• [Page-level text extractions]
▼▼▼
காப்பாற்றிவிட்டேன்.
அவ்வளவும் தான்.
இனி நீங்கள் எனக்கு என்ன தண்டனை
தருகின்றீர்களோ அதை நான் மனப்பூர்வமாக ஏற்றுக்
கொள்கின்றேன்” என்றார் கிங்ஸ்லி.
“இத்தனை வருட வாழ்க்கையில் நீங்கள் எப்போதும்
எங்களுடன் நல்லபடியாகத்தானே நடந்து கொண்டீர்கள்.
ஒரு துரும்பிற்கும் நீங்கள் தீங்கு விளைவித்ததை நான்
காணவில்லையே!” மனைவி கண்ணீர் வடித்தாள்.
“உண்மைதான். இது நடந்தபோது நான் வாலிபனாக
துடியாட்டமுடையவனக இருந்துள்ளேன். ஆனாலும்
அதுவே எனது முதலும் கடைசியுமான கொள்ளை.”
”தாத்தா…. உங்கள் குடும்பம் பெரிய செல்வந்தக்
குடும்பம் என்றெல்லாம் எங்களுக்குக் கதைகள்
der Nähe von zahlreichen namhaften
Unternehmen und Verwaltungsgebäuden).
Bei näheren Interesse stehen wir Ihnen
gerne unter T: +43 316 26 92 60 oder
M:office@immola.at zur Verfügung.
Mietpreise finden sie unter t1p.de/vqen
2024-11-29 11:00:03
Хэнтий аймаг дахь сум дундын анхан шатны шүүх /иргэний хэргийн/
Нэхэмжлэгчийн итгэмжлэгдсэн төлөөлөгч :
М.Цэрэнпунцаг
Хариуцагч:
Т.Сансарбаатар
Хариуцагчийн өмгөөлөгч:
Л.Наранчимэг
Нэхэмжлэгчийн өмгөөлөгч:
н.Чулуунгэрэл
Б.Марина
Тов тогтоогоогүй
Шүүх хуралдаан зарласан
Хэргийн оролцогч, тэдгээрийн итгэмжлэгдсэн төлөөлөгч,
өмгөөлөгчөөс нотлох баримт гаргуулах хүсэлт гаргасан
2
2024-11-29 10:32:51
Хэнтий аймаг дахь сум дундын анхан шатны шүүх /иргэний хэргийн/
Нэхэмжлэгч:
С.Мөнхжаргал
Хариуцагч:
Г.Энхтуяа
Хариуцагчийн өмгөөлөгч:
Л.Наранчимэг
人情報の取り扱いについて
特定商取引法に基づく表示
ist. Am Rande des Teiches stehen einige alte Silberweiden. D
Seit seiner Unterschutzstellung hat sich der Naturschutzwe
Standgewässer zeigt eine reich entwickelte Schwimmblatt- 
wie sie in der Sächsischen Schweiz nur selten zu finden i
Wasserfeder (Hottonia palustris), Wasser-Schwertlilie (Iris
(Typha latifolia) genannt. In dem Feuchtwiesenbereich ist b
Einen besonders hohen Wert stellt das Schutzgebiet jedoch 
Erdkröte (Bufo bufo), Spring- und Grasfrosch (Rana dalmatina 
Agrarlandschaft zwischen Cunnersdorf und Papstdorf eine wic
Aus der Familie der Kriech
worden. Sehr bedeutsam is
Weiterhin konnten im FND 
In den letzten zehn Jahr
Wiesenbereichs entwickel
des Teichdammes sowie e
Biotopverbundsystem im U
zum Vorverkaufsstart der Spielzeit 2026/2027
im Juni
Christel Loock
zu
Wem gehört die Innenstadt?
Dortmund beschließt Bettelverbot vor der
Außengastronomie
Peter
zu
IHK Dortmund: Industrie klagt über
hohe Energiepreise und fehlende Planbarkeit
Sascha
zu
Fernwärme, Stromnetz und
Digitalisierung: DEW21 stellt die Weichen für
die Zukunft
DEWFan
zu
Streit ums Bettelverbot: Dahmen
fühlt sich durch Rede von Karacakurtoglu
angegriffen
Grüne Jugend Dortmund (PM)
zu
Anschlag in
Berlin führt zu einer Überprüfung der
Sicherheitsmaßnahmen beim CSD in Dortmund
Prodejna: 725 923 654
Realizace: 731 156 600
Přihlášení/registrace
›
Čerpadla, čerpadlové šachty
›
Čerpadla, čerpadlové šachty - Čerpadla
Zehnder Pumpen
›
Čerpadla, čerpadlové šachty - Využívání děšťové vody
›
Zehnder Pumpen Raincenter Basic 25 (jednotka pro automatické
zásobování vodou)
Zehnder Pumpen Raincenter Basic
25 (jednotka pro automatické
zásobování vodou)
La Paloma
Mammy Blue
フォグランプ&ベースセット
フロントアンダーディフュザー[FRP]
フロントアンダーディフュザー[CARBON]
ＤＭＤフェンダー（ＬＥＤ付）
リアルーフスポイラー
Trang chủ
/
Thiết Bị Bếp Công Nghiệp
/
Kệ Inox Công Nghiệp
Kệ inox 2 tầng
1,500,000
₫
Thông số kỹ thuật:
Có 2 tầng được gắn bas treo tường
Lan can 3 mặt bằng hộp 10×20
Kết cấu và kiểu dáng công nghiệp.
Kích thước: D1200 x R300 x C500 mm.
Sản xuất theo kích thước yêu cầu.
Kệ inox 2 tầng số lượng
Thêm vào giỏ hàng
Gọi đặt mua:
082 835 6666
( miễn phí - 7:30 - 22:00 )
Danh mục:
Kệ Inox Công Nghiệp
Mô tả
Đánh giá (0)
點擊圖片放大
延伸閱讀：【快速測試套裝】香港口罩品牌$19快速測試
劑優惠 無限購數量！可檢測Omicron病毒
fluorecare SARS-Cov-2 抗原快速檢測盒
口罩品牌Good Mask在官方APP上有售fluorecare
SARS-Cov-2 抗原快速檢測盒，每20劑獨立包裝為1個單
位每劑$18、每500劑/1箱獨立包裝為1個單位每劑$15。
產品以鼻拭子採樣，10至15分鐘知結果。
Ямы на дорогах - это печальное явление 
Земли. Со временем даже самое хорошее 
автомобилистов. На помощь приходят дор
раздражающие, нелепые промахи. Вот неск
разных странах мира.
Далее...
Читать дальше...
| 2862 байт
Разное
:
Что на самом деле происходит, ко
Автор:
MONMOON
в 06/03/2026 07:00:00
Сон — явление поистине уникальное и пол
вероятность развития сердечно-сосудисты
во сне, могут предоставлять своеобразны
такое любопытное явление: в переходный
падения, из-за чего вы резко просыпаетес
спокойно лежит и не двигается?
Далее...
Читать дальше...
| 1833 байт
▲▲▲
• [Work request]
Reproduce every row with each "Далее..." changed to "Подробнее...", leaving everything else unchanged.

• [Expected answer]
காப்பாற்றிவிட்டேன்.
அவ்வளவும் தான்.
இனி நீங்கள் எனக்கு என்ன தண்டனை
தருகின்றீர்களோ அதை நான் மனப்பூர்வமாக ஏற்றுக்
கொள்கின்றேன்” என்றார் கிங்ஸ்லி.
“இத்தனை வருட வாழ்க்கையில் நீங்கள் எப்போதும்
எங்களுடன் நல்லபடியாகத்தானே நடந்து கொண்டீர்கள்.
ஒரு துரும்பிற்கும் நீங்கள் தீங்கு விளைவித்ததை நான்
காணவில்லையே!” மனைவி கண்ணீர் வடித்தாள்.
“உண்மைதான். இது நடந்தபோது நான் வாலிபனாக
துடியாட்டமுடையவனக இருந்துள்ளேன். ஆனாலும்
அதுவே எனது முதலும் கடைசியுமான கொள்ளை.”
”தாத்தா…. உங்கள் குடும்பம் பெரிய செல்வந்தக்
குடும்பம் என்றெல்லாம் எங்களுக்குக் கதைகள்
der Nähe von zahlreichen namhaften
Unternehmen und Verwaltungsgebäuden).
Bei näheren Interesse stehen wir Ihnen
gerne unter T: +43 316 26 92 60 oder
M:office@immola.at zur Verfügung.
Mietpreise finden sie unter t1p.de/vqen
2024-11-29 11:00:03
Хэнтий аймаг дахь сум дундын анхан шатны шүүх /иргэний хэргийн/
Нэхэмжлэгчийн итгэмжлэгдсэн төлөөлөгч :
М.Цэрэнпунцаг
Хариуцагч:
Т.Сансарбаатар
Хариуцагчийн өмгөөлөгч:
Л.Наранчимэг
Нэхэмжлэгчийн өмгөөлөгч:
н.Чулуунгэрэл
Б.Марина
Тов тогтоогоогүй
Шүүх хуралдаан зарласан
Хэргийн оролцогч, тэдгээрийн итгэмжлэгдсэн төлөөлөгч,
өмгөөлөгчөөс нотлох баримт гаргуулах хүсэлт гаргасан
2
2024-11-29 10:32:51
Хэнтий аймаг дахь сум дундын анхан шатны шүүх /иргэний хэргийн/
Нэхэмжлэгч:
С.Мөнхжаргал
Хариуцагч:
Г.Энхтуяа
Хариуцагчийн өмгөөлөгч:
Л.Наранчимэг
人情報の取り扱いについて
特定商取引法に基づく表示
ist. Am Rande des Teiches stehen einige alte Silberweiden. D
Seit seiner Unterschutzstellung hat sich der Naturschutzwe
Standgewässer zeigt eine reich entwickelte Schwimmblatt- 
wie sie in der Sächsischen Schweiz nur selten zu finden i
Wasserfeder (Hottonia palustris), Wasser-Schwertlilie (Iris
(Typha latifolia) genannt. In dem Feuchtwiesenbereich ist b
Einen besonders hohen Wert stellt das Schutzgebiet jedoch 
Erdkröte (Bufo bufo), Spring- und Grasfrosch (Rana dalmatina 
Agrarlandschaft zwischen Cunnersdorf und Papstdorf eine wic
Aus der Familie der Kriech
worden. Sehr bedeutsam is
Weiterhin konnten im FND 
In den letzten zehn Jahr
Wiesenbereichs entwickel
des Teichdammes sowie e
Biotopverbundsystem im U
zum Vorverkaufsstart der Spielzeit 2026/2027
im Juni
Christel Loock
zu
Wem gehört die Innenstadt?
Dortmund beschließt Bettelverbot vor der
Außengastronomie
Peter
zu
IHK Dortmund: Industrie klagt über
hohe Energiepreise und fehlende Planbarkeit
Sascha
zu
Fernwärme, Stromnetz und
Digitalisierung: DEW21 stellt die Weichen für
die Zukunft
DEWFan
zu
Streit ums Bettelverbot: Dahmen
fühlt sich durch Rede von Karacakurtoglu
angegriffen
Grüne Jugend Dortmund (PM)
zu
Anschlag in
Berlin führt zu einer Überprüfung der
Sicherheitsmaßnahmen beim CSD in Dortmund
Prodejna: 725 923 654
Realizace: 731 156 600
Přihlášení/registrace
›
Čerpadla, čerpadlové šachty
›
Čerpadla, čerpadlové šachty - Čerpadla
Zehnder Pumpen
›
Čerpadla, čerpadlové šachty - Využívání děšťové vody
›
Zehnder Pumpen Raincenter Basic 25 (jednotka pro automatické
zásobování vodou)
Zehnder Pumpen Raincenter Basic
25 (jednotka pro automatické
zásobování vodou)
La Paloma
Mammy Blue
フォグランプ&ベースセット
フロントアンダーディフュザー[FRP]
フロントアンダーディフュザー[CARBON]
ＤＭＤフェンダー（ＬＥＤ付）
リアルーフスポイラー
Trang chủ
/
Thiết Bị Bếp Công Nghiệp
/
Kệ Inox Công Nghiệp
Kệ inox 2 tầng
1,500,000
₫
Thông số kỹ thuật:
Có 2 tầng được gắn bas treo tường
Lan can 3 mặt bằng hộp 10×20
Kết cấu và kiểu dáng công nghiệp.
Kích thước: D1200 x R300 x C500 mm.
Sản xuất theo kích thước yêu cầu.
Kệ inox 2 tầng số lượng
Thêm vào giỏ hàng
Gọi đặt mua:
082 835 6666
( miễn phí - 7:30 - 22:00 )
Danh mục:
Kệ Inox Công Nghiệp
Mô tả
Đánh giá (0)
點擊圖片放大
延伸閱讀：【快速測試套裝】香港口罩品牌$19快速測試
劑優惠 無限購數量！可檢測Omicron病毒
fluorecare SARS-Cov-2 抗原快速檢測盒
口罩品牌Good Mask在官方APP上有售fluorecare
SARS-Cov-2 抗原快速檢測盒，每20劑獨立包裝為1個單
位每劑$18、每500劑/1箱獨立包裝為1個單位每劑$15。
產品以鼻拭子採樣，10至15分鐘知結果。
Ямы на дорогах - это печальное явление 
Земли. Со временем даже самое хорошее 
автомобилистов. На помощь приходят дор
раздражающие, нелепые промахи. Вот неск
разных странах мира.
Подробнее...
Читать дальше...
| 2862 байт
Разное
:
Что на самом деле происходит, ко
Автор:
MONMOON
в 06/03/2026 07:00:00
Сон — явление поистине уникальное и пол
вероятность развития сердечно-сосудисты
во сне, могут предоставлять своеобразны
такое любопытное явление: в переходный
падения, из-за чего вы резко просыпаетес
спокойно лежит и не двигается?
Подробнее...
Читать дальше...
| 1833 байт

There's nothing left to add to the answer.